By this criterion, Soul Mountain is a great story. Life just keeps on happening. Good? Bad? Who knows? Compared to what? Having crisscrossed China for a seeming eternity, steeped himself in its checkered history, encountered strangers and friends of all stripes, discovered that the way to soul mountain is as ineffable as the Daoist "Way", the narrator finds himself alone, staring into the eyes of a frog. In the frog he sees God, and in God's eyes he finds no answers. Snow falls - this is all.

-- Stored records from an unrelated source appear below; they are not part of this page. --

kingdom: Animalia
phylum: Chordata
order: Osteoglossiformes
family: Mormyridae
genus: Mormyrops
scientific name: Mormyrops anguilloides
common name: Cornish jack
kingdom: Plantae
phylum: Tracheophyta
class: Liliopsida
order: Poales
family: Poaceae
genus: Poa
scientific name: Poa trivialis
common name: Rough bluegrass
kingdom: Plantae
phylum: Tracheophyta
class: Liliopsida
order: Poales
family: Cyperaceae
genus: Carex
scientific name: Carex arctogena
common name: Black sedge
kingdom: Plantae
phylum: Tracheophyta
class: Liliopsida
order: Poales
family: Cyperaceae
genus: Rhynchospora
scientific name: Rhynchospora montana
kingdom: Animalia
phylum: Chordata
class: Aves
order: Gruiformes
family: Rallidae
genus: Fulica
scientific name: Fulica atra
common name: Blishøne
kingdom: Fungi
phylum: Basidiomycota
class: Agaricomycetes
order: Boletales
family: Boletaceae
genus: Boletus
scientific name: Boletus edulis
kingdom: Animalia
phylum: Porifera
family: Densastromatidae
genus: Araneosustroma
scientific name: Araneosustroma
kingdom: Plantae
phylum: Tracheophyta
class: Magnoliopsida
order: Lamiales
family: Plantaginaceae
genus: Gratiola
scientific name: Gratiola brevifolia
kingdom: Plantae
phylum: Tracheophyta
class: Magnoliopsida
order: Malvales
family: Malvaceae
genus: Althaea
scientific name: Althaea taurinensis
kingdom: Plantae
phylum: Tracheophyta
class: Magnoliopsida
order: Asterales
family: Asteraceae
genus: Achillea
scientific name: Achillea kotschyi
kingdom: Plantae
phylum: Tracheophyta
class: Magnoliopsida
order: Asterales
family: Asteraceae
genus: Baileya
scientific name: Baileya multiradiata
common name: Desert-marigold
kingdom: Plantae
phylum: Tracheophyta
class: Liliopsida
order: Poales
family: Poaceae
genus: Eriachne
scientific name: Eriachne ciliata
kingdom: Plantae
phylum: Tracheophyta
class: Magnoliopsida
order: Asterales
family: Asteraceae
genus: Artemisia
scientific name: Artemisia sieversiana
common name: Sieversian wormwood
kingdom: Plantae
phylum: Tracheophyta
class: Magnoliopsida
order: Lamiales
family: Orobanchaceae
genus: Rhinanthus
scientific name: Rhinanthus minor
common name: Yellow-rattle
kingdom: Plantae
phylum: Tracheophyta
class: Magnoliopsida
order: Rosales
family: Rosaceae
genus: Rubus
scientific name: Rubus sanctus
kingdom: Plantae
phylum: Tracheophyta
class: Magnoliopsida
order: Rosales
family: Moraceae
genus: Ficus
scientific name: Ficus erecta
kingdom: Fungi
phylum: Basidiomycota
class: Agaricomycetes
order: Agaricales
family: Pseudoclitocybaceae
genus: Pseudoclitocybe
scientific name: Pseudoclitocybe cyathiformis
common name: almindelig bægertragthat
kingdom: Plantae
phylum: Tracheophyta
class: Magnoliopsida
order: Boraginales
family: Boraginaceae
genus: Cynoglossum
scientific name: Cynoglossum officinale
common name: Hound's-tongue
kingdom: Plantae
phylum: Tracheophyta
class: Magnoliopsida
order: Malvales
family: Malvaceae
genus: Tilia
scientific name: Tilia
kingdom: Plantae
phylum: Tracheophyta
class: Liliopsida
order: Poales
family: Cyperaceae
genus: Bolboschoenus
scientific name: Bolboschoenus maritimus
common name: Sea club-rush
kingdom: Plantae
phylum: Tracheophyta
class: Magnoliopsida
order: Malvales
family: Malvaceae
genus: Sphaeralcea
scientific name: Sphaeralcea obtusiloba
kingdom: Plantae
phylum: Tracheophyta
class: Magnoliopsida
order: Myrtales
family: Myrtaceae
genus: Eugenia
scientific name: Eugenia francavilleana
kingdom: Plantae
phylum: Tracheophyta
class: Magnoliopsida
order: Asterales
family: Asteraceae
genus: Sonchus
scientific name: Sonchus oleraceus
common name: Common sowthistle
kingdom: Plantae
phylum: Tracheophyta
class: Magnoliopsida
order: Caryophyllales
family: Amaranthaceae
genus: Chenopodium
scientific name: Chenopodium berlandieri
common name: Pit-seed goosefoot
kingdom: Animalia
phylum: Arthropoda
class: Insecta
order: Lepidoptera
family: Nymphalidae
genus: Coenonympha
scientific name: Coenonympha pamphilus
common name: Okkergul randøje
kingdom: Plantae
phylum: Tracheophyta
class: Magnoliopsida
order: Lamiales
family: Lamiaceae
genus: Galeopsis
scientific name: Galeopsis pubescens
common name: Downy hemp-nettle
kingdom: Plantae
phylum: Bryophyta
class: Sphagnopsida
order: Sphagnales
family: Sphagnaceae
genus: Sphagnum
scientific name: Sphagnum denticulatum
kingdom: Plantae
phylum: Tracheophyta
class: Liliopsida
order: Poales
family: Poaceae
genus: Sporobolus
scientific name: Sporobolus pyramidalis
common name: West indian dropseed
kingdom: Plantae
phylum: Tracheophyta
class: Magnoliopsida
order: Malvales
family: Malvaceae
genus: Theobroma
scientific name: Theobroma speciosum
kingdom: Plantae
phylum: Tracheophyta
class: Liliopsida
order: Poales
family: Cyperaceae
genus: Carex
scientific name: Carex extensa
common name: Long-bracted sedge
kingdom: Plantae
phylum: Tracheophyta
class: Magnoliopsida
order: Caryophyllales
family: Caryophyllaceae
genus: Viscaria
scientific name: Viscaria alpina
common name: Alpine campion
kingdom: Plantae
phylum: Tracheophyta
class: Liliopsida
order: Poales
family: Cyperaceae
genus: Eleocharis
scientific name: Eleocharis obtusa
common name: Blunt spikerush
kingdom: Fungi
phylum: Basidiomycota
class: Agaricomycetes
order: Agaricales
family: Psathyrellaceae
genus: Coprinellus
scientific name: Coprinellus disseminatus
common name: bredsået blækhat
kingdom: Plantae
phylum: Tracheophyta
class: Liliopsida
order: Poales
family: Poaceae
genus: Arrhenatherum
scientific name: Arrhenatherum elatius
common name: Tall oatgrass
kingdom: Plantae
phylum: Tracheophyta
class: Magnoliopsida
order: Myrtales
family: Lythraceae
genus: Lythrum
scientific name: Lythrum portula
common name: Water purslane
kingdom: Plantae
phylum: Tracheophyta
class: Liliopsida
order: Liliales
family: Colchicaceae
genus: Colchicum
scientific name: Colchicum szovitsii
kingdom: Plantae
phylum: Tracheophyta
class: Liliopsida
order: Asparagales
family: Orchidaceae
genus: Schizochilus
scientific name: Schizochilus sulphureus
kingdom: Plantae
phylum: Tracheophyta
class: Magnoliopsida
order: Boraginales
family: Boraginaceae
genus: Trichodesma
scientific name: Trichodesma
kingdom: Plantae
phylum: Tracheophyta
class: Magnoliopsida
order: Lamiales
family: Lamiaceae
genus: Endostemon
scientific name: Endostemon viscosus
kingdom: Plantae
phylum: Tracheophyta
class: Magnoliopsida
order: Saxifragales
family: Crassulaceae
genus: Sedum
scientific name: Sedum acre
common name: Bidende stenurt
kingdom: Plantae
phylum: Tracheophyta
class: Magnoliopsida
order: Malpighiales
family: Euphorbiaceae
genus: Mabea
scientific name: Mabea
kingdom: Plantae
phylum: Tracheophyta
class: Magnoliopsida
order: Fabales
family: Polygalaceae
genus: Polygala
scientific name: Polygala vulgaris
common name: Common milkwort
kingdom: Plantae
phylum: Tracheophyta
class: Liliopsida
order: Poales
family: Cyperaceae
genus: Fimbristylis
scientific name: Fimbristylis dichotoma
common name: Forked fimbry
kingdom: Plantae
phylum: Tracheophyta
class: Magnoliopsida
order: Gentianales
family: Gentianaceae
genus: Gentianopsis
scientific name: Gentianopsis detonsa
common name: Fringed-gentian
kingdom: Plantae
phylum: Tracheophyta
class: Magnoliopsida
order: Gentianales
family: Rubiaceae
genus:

The conclusion too is Eastern. Socrates said that to admit your ignorance is true knowledge. Xingjian admits that he does not "understand" anything, but - here is the Oriental twist - "it is best for me just to pretend that I understand even if I don't." Pretense is the price the philosopher must pay to remain in human society. Socrates didn't pay, and he drank the hemlock. Xingjian pays, and he drinks of humanity.